Uber, no me hable | Columna en El Sur

En medio de la abundante saturación digital, en la dictadura de la inmediatez y el algoritmo, quizá vale la pena volver a descubrir la conversación pausada y la experiencia del otro.

Foto: imagen generada con IA / ChatGPT

Hace ya unos años que Uber —la transnacional de transportes— incorporó una función adicional para sus usuarios, la cual bautizó como “Uber Comfort”. ¿En qué consiste ese “Comfort”? En acceder a vehículos más espaciosos, conductores con mejores calificaciones y una temperatura ad hoc a la preferencia del cliente. Hasta ahí, pagar adicional por dicho servicio parece razonable si se busca una mayor comodidad en el viaje. Pero hay un servicio que, dado los tiempos actuales, amerita, al menos, una reflexión adicional.

Porque junto con todo lo anterior, puedes pagar por un viaje en silencio. La notificación al conductor es que no deseas que te dirija la palabra. El concepto de “Comfort”, que hace referencia a la comodidad, a la ausencia de molestias, en este caso se aplica ante el silencio del otro. Desde luego, aunque alguien podría establecer una objeción moral a la empresa, la realidad es que la oferta se crea porque existe una demanda del servicio.

Así, al parecer cada vez más, preferimos que una app actúe de intermediaria entre lo que antes era propio de interacciones directas.

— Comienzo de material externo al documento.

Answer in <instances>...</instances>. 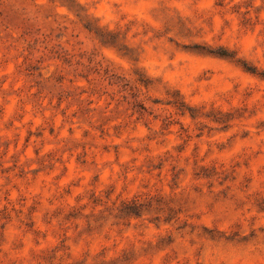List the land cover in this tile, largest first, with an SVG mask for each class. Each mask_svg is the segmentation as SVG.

Puede ser timidez, falta de habilidades sociales o simple comodidad; como sea, incluso si necesitáramos un viaje sin interacción por motivos de extrema necesidad, parece razonable poder transmitirlo sin tener que pagar para que un app lo haga.

Esa forma impersonal de relacionarse, aunque a simple vista pueda parecer de menor importancia, es una muestra del proceso de desanclaje social que se vive en los tiempos modernos. La lógica de la hiperproducción acelera cada vez más nuestra baja disposición a ocupar tiempo en un “otro” que no produzca una utilidad o beneficio medible, dando paso a relaciones meramente instrumentales donde prevalece siempre el “yo”.

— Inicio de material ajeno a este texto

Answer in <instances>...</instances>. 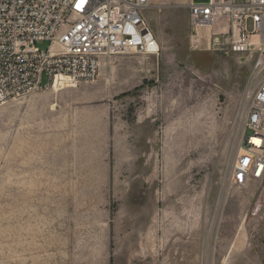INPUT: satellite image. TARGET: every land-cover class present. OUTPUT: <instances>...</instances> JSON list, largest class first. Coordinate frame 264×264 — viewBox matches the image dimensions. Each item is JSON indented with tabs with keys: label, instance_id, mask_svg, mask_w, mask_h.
I'll return each instance as SVG.
<instances>
[{
	"label": "rangeland",
	"instance_id": "obj_1",
	"mask_svg": "<svg viewBox=\"0 0 264 264\" xmlns=\"http://www.w3.org/2000/svg\"><path fill=\"white\" fill-rule=\"evenodd\" d=\"M188 3L144 11L159 56L0 105V264H264V178L229 181L255 61L194 49Z\"/></svg>",
	"mask_w": 264,
	"mask_h": 264
},
{
	"label": "built area",
	"instance_id": "obj_2",
	"mask_svg": "<svg viewBox=\"0 0 264 264\" xmlns=\"http://www.w3.org/2000/svg\"><path fill=\"white\" fill-rule=\"evenodd\" d=\"M151 0H0V105L53 87L55 77L96 81L104 61L161 47L144 11ZM191 46L245 55L259 77L243 113L229 181L264 178V0H189ZM48 42L46 49L37 46ZM44 75L49 81L43 84ZM258 139L259 143H255Z\"/></svg>",
	"mask_w": 264,
	"mask_h": 264
},
{
	"label": "bare ground",
	"instance_id": "obj_3",
	"mask_svg": "<svg viewBox=\"0 0 264 264\" xmlns=\"http://www.w3.org/2000/svg\"><path fill=\"white\" fill-rule=\"evenodd\" d=\"M59 76H63V75H57L56 77H55V79L57 78V77H59ZM63 77H67V76H63ZM70 78V77H69ZM72 79V78H71ZM55 81V80H54ZM254 141H255V143H259V140L258 139H254ZM258 207H259V205H258ZM259 209V208H258ZM257 209V210H258Z\"/></svg>",
	"mask_w": 264,
	"mask_h": 264
}]
</instances>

En palabras de Byung Chul Han, en el mundo de hoy nos encontramos, cada vez más, solo con nuestros similares. Nos asienta un terror a lo distinto, a aquello que nos produce incomodidad, opresión o dolor. En la sociedad de lo igual, las redes sociales solo refuerzan ese encuentro con quienes piensan igual, viven igual, que sus experiencias son iguales. Probablemente allí también se aloja una de las causas de la crisis de la empatía y el hiperindividualismo tan propio de hoy. Si no existe apertura a conocer lo desconocido, a padecer dolor y sufrir —que es parte de la experiencia vital de lo distinto—, entonces no hay comunidad posible.

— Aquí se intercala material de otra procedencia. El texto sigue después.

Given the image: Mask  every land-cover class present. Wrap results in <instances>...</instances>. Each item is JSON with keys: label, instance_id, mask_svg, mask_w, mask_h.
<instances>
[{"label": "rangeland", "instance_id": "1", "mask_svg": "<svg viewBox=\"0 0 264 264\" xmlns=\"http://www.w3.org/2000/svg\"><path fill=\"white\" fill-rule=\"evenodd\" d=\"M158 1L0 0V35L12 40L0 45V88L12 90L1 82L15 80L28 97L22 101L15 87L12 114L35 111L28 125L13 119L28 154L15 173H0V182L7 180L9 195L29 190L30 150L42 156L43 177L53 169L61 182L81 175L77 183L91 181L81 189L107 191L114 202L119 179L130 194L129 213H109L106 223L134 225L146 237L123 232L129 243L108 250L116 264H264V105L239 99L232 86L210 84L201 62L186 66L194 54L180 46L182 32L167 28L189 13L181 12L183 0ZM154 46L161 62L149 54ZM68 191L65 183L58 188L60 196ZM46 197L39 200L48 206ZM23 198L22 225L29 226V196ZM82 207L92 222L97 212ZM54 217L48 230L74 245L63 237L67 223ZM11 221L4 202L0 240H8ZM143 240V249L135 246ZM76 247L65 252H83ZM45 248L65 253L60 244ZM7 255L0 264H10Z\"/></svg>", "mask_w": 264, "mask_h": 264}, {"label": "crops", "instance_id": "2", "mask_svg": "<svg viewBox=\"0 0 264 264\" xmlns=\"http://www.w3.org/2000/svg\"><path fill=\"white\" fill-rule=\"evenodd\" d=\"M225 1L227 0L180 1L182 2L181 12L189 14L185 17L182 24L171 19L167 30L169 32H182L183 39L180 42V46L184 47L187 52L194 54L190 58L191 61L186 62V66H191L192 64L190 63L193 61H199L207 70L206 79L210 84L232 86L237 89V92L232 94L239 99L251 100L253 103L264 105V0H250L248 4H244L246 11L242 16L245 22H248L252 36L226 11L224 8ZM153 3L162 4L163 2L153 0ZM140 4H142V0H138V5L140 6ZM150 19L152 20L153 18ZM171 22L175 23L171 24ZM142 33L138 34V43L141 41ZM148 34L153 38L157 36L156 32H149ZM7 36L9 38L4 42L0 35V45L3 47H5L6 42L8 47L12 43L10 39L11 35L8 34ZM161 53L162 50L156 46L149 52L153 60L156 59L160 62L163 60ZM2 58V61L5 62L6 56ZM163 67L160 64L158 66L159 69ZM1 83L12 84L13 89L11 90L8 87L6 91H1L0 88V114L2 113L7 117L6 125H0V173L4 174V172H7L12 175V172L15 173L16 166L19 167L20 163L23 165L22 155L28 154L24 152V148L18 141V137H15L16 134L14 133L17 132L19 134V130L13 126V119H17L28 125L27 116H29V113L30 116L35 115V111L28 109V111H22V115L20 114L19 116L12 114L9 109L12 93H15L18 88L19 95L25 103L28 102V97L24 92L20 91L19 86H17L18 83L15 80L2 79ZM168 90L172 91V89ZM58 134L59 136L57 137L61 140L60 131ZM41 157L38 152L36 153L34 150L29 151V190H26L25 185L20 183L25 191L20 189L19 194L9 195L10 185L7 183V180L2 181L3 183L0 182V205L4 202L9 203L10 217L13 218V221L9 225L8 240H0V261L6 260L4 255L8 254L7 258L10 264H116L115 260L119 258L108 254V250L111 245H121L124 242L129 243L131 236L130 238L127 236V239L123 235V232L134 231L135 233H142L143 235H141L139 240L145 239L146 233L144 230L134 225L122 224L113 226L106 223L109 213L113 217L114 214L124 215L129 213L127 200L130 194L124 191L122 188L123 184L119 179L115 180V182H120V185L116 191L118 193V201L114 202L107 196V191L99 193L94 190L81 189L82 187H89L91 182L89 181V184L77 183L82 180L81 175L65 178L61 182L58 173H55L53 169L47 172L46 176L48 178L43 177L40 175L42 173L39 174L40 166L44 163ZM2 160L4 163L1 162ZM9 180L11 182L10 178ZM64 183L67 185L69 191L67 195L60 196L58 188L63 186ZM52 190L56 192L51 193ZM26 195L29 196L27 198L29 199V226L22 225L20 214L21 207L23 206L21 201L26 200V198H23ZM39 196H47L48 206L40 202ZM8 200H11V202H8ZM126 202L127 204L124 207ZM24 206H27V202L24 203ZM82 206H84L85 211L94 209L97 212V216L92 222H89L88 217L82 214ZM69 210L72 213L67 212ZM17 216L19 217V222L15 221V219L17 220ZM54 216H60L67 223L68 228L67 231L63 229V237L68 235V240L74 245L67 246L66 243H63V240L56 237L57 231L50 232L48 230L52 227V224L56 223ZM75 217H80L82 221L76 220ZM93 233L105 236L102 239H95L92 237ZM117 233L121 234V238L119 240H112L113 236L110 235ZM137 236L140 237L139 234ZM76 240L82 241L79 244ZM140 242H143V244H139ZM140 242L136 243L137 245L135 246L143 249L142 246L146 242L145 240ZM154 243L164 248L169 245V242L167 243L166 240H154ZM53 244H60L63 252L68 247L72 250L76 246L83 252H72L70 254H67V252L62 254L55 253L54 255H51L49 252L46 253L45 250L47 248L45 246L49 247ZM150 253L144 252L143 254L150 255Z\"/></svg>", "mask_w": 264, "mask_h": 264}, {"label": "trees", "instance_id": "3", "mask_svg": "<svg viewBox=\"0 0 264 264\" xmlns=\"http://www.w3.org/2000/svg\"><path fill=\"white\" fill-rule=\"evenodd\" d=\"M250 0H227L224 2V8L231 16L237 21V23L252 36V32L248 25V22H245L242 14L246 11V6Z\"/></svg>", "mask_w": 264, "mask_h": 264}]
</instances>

En medio de la abundante saturación digital, en la dictadura de la inmediatez y el algoritmo, quizá vale la pena volver a descubrir la conversación pausada y la experiencia del otro. En la célebre carta de Simone Weil a Joë Bousquet, la filósofa francesa releva la atención como la “forma más rara y pura de la generosidad”, pues permite suspender el yo para atender genuinamente al otro. Sin atención es imposible mirar el mundo y descubrir sus misterios.

Después de todo, dejar a un lado la realidad de la eficiencia y la rapidez, huir de ese “comfort” que vende el mercado como ausencia del prójimo y volver al sentido, la belleza e incluso la inactividad, es la forma más humana de vivir.